REQUIRED TASK.
Convert every line of the material below into a numbered list, leaving out any blank lines.

# START OF DATA SHOWN

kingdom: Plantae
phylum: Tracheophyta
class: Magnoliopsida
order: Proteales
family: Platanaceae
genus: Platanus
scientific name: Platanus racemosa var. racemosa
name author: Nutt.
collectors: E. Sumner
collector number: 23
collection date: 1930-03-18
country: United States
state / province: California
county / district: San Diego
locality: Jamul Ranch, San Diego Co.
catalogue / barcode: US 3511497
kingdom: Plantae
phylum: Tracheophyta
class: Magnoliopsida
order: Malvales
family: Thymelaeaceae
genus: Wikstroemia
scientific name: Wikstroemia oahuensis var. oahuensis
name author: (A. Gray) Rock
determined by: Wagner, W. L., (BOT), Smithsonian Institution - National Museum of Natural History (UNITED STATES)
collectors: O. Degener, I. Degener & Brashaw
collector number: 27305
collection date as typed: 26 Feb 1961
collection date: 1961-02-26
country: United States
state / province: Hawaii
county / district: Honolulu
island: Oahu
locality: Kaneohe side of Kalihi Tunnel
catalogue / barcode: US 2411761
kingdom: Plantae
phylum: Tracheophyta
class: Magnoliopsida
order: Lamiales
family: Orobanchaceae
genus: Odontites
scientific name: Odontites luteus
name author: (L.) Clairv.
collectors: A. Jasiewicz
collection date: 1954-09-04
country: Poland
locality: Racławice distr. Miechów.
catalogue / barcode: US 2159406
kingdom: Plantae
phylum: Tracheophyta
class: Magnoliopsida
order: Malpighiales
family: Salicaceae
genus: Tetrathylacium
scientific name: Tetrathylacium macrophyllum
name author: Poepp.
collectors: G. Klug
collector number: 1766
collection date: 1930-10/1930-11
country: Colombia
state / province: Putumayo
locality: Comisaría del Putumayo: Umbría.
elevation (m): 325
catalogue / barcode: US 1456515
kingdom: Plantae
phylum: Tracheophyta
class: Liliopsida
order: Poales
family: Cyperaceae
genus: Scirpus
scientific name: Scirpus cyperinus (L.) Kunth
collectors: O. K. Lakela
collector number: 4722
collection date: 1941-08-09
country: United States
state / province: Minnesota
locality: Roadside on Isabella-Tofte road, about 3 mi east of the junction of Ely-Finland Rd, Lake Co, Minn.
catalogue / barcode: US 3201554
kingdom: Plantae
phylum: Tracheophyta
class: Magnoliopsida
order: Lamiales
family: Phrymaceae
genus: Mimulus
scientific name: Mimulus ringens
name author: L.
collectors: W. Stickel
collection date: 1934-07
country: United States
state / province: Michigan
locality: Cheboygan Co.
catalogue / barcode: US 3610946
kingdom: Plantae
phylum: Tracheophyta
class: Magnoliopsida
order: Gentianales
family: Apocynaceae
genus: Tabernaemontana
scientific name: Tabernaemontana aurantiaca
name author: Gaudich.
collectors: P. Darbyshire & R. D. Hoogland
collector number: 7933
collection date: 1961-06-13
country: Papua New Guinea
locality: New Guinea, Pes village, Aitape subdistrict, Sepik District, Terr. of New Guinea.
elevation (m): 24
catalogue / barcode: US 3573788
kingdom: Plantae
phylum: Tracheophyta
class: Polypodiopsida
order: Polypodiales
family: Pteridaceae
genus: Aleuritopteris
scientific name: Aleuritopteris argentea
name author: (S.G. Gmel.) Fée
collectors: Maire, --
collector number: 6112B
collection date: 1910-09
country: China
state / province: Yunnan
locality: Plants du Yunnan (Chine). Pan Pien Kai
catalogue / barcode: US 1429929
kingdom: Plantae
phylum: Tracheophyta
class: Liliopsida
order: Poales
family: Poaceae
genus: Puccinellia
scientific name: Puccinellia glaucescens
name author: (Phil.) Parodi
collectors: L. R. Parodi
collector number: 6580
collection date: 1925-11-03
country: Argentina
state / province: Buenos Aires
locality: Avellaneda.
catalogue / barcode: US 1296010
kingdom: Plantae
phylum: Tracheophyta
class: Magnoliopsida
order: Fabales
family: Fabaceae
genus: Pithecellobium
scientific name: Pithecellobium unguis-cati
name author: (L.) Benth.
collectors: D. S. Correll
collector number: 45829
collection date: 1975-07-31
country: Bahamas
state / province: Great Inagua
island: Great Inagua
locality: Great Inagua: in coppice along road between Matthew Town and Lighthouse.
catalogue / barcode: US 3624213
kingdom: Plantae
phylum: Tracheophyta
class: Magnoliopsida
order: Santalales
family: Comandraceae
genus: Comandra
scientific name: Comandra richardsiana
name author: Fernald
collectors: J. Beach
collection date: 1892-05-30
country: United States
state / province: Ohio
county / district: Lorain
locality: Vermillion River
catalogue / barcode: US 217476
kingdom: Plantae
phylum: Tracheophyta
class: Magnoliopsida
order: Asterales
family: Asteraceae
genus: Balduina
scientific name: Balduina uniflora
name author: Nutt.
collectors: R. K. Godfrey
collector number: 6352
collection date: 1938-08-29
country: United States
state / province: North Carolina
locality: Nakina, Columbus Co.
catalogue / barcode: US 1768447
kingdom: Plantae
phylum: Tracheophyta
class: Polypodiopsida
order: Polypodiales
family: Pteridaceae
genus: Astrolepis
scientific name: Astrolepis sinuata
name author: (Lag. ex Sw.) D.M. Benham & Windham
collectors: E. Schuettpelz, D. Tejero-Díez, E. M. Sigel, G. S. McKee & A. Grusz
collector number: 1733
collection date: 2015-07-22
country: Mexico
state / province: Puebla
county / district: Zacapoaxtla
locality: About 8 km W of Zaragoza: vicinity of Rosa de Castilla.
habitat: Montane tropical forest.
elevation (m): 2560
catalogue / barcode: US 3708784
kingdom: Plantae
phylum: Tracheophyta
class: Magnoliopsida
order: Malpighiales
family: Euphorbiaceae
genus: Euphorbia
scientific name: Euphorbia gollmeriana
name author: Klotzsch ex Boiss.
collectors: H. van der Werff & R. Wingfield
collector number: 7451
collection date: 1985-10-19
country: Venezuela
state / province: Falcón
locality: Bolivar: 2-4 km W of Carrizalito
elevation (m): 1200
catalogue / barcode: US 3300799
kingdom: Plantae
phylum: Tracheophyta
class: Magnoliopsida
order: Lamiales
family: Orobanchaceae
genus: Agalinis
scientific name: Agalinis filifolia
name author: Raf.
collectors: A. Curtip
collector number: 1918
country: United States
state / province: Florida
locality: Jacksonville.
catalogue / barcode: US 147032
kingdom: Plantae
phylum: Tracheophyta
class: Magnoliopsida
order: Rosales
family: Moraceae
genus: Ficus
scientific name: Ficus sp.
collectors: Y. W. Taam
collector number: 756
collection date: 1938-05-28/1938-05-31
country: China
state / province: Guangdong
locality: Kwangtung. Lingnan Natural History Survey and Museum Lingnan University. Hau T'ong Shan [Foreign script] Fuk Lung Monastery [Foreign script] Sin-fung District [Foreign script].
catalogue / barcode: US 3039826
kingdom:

# END OF DATA SHOWN

SOLVED PROBLEM.
1. kingdom: Plantae
2. phylum: Tracheophyta
3. class: Magnoliopsida
4. order: Proteales
5. family: Platanaceae
6. genus: Platanus
7. scientific name: Platanus racemosa var. racemosa
8. name author: Nutt.
9. collectors: E. Sumner
10. collector number: 23
11. collection date: 1930-03-18
12. country: United States
13. state / province: California
14. county / district: San Diego
15. locality: Jamul Ranch, San Diego Co.
16. catalogue / barcode: US 3511497
17. kingdom: Plantae
18. phylum: Tracheophyta
19. class: Magnoliopsida
20. order: Malvales
21. family: Thymelaeaceae
22. genus: Wikstroemia
23. scientific name: Wikstroemia oahuensis var. oahuensis
24. name author: (A. Gray) Rock
25. determined by: Wagner, W. L., (BOT), Smithsonian Institution - National Museum of Natural History (UNITED STATES)
26. collectors: O. Degener, I. Degener & Brashaw
27. collector number: 27305
28. collection date as typed: 26 Feb 1961
29. collection date: 1961-02-26
30. country: United States
31. state / province: Hawaii
32. county / district: Honolulu
33. island: Oahu
34. locality: Kaneohe side of Kalihi Tunnel
35. catalogue / barcode: US 2411761
36. kingdom: Plantae
37. phylum: Tracheophyta
38. class: Magnoliopsida
39. order: Lamiales
40. family: Orobanchaceae
41. genus: Odontites
42. scientific name: Odontites luteus
43. name author: (L.) Clairv.
44. collectors: A. Jasiewicz
45. collection date: 1954-09-04
46. country: Poland
47. locality: Racławice distr. Miechów.
48. catalogue / barcode: US 2159406
49. kingdom: Plantae
50. phylum: Tracheophyta
51. class: Magnoliopsida
52. order: Malpighiales
53. family: Salicaceae
54. genus: Tetrathylacium
55. scientific name: Tetrathylacium macrophyllum
56. name author: Poepp.
57. collectors: G. Klug
58. collector number: 1766
59. collection date: 1930-10/1930-11
60. country: Colombia
61. state / province: Putumayo
62. locality: Comisaría del Putumayo: Umbría.
63. elevation (m): 325
64. catalogue / barcode: US 1456515
65. kingdom: Plantae
66. phylum: Tracheophyta
67. class: Liliopsida
68. order: Poales
69. family: Cyperaceae
70. genus: Scirpus
71. scientific name: Scirpus cyperinus (L.) Kunth
72. collectors: O. K. Lakela
73. collector number: 4722
74. collection date: 1941-08-09
75. country: United States
76. state / province: Minnesota
77. locality: Roadside on Isabella-Tofte road, about 3 mi east of the junction of Ely-Finland Rd, Lake Co, Minn.
78. catalogue / barcode: US 3201554
79. kingdom: Plantae
80. phylum: Tracheophyta
81. class: Magnoliopsida
82. order: Lamiales
83. family: Phrymaceae
84. genus: Mimulus
85. scientific name: Mimulus ringens
86. name author: L.
87. collectors: W. Stickel
88. collection date: 1934-07
89. country: United States
90. state / province: Michigan
91. locality: Cheboygan Co.
92. catalogue / barcode: US 3610946
93. kingdom: Plantae
94. phylum: Tracheophyta
95. class: Magnoliopsida
96. order: Gentianales
97. family: Apocynaceae
98. genus: Tabernaemontana
99. scientific name: Tabernaemontana aurantiaca
100. name author: Gaudich.
101. collectors: P. Darbyshire & R. D. Hoogland
102. collector number: 7933
103. collection date: 1961-06-13
104. country: Papua New Guinea
105. locality: New Guinea, Pes village, Aitape subdistrict, Sepik District, Terr. of New Guinea.
106. elevation (m): 24
107. catalogue / barcode: US 3573788
108. kingdom: Plantae
109. phylum: Tracheophyta
110. class: Polypodiopsida
111. order: Polypodiales
112. family: Pteridaceae
113. genus: Aleuritopteris
114. scientific name: Aleuritopteris argentea
115. name author: (S.G. Gmel.) Fée
116. collectors: Maire, --
117. collector number: 6112B
118. collection date: 1910-09
119. country: China
120. state / province: Yunnan
121. locality: Plants du Yunnan (Chine). Pan Pien Kai
122. catalogue / barcode: US 1429929
123. kingdom: Plantae
124. phylum: Tracheophyta
125. class: Liliopsida
126. order: Poales
127. family: Poaceae
128. genus: Puccinellia
129. scientific name: Puccinellia glaucescens
130. name author: (Phil.) Parodi
131. collectors: L. R. Parodi
132. collector number: 6580
133. collection date: 1925-11-03
134. country: Argentina
135. state / province: Buenos Aires
136. locality: Avellaneda.
137. catalogue / barcode: US 1296010
138. kingdom: Plantae
139. phylum: Tracheophyta
140. class: Magnoliopsida
141. order: Fabales
142. family: Fabaceae
143. genus: Pithecellobium
144. scientific name: Pithecellobium unguis-cati
145. name author: (L.) Benth.
146. collectors: D. S. Correll
147. collector number: 45829
148. collection date: 1975-07-31
149. country: Bahamas
150. state / province: Great Inagua
151. island: Great Inagua
152. locality: Great Inagua: in coppice along road between Matthew Town and Lighthouse.
153. catalogue / barcode: US 3624213
154. kingdom: Plantae
155. phylum: Tracheophyta
156. class: Magnoliopsida
157. order: Santalales
158. family: Comandraceae
159. genus: Comandra
160. scientific name: Comandra richardsiana
161. name author: Fernald
162. collectors: J. Beach
163. collection date: 1892-05-30
164. country: United States
165. state / province: Ohio
166. county / district: Lorain
167. locality: Vermillion River
168. catalogue / barcode: US 217476
169. kingdom: Plantae
170. phylum: Tracheophyta
171. class: Magnoliopsida
172. order: Asterales
173. family: Asteraceae
174. genus: Balduina
175. scientific name: Balduina uniflora
176. name author: Nutt.
177. collectors: R. K. Godfrey
178. collector number: 6352
179. collection date: 1938-08-29
180. country: United States
181. state / province: North Carolina
182. locality: Nakina, Columbus Co.
183. catalogue / barcode: US 1768447
184. kingdom: Plantae
185. phylum: Tracheophyta
186. class: Polypodiopsida
187. order: Polypodiales
188. family: Pteridaceae
189. genus: Astrolepis
190. scientific name: Astrolepis sinuata
191. name author: (Lag. ex Sw.) D.M. Benham & Windham
192. collectors: E. Schuettpelz, D. Tejero-Díez, E. M. Sigel, G. S. McKee & A. Grusz
193. collector number: 1733
194. collection date: 2015-07-22
195. country: Mexico
196. state / province: Puebla
197. county / district: Zacapoaxtla
198. locality: About 8 km W of Zaragoza: vicinity of Rosa de Castilla.
199. habitat: Montane tropical forest.
200. elevation (m): 2560
201. catalogue / barcode: US 3708784
202. kingdom: Plantae
203. phylum: Tracheophyta
204. class: Magnoliopsida
205. order: Malpighiales
206. family: Euphorbiaceae
207. genus: Euphorbia
208. scientific name: Euphorbia gollmeriana
209. name author: Klotzsch ex Boiss.
210. collectors: H. van der Werff & R. Wingfield
211. collector number: 7451
212. collection date: 1985-10-19
213. country: Venezuela
214. state / province: Falcón
215. locality: Bolivar: 2-4 km W of Carrizalito
216. elevation (m): 1200
217. catalogue / barcode: US 3300799
218. kingdom: Plantae
219. phylum: Tracheophyta
220. class: Magnoliopsida
221. order: Lamiales
222. family: Orobanchaceae
223. genus: Agalinis
224. scientific name: Agalinis filifolia
225. name author: Raf.
226. collectors: A. Curtip
227. collector number: 1918
228. country: United States
229. state / province: Florida
230. locality: Jacksonville.
231. catalogue / barcode: US 147032
232. kingdom: Plantae
233. phylum: Tracheophyta
234. class: Magnoliopsida
235. order: Rosales
236. family: Moraceae
237. genus: Ficus
238. scientific name: Ficus sp.
239. collectors: Y. W. Taam
240. collector number: 756
241. collection date: 1938-05-28/1938-05-31
242. country: China
243. state / province: Guangdong
244. locality: Kwangtung. Lingnan Natural History Survey and Museum Lingnan University. Hau T'ong Shan [Foreign script] Fuk Lung Monastery [Foreign script] Sin-fung District [Foreign script].
245. catalogue / barcode: US 3039826
246. kingdom:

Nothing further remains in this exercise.